Europa muda seu modelo para se manter na corrida espacial
Com os americanos, chineses e indianos na corrida para a Lua, as empresas emergentes em pleno auge e a previsão de que uma economia espacial dupla de tamanho até 2040
Diante da forte concorrência internacional, a Agência Espacial Europeia (ESA) quer mudar de modelo para manter o Velho Continente na corrida espacial, mesmo que isso implique em revisar suas regras históricas de funcionamento.
Com os americanos, chineses e indianos na corrida para a Lua, as empresas emergentes em pleno auge e a previsão de que uma economia espacial dupla de tamanho até 2040, sem esquecer da crise dos lançadores que os privados do acesso ao espaço, os europeus tiveram que reagir.
A ESA quer se posicionar como simples cliente e deixar de administrar diretamente alguns programas espaciais.
Ao fim das duras negociações em Sevilha, os 22 Estados-membros chegaram a um acordo que “marca um rito decisivo na história espacial europeia”, segundo o ministro francês da Economia, Bruno Le Maire.
O acordo estabelece o início de um novo modelo baseado na adoção pela Nasa, nos Estados Unidos, há vários anos.
Para os próximos programas de foguetes, a ESA colocará os fabricantes para competir entre si.
A ESA planeja alocar 150 milhões de euros (160 milhões de dólares ou 778 milhões de reais) no financiamento de fabricantes selecionados para desenvolver seus foguetes e, em seguida, comprará serviços de lançamento deles.
Os europeus aprenderam a lição após o Ariane 6. "Até Ariane 5, o lançador foi desenhado e desenvolvido por uma agência, e os fabricantes eram simplesmente subcontratados", explica uma fonte próxima ao assunto.
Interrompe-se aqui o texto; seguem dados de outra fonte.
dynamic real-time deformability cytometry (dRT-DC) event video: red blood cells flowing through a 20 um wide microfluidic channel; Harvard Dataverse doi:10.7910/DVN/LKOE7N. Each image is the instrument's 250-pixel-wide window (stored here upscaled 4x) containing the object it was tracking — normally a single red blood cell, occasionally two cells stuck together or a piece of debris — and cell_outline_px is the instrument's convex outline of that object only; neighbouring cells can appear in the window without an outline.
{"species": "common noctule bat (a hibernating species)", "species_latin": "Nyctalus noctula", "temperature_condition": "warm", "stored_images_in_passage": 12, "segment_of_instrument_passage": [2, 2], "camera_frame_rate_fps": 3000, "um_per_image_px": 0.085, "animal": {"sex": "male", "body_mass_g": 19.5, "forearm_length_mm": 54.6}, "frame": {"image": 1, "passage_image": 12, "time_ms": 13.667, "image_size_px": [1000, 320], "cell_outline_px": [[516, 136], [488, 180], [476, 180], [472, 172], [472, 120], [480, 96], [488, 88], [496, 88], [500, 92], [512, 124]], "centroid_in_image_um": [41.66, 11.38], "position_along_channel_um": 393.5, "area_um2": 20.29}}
“É possível simplesmente comprar serviços de lançamentos dos fabricantes responsáveis pelo desenvolvimento. O problema com o Ariane 6 foi que se criou um modelo com o pior dos dois mundos”, acrescenta.
Como resultado, entre atrasos e sobrecustos, os Estados-membros da ESA viram-se obrigados em Sevilha a subsidiar a exploração do foguete com até 340 milhões de euros (363 milhões de dólares ou 1,76 biliões de reais) por ano para garantir a sua competição frente à gigante SpaceX.
Mas a SpaceX também está sendo “subsidiada em grande medida pelo governo americano”, que paga muito mais pelos voos que compram do que cobra dos clientes comerciais, segundo Philippe Baptiste, presidente do Cnes, a agência espacial francesa.
"Contribuição equitativa"
A origem da dificuldade da Europa vem da chamada regra do justo retorno geográfico. Ela estipula que o investimento de cada país deve se traduzir em benefícios equivalentes para suas empresas.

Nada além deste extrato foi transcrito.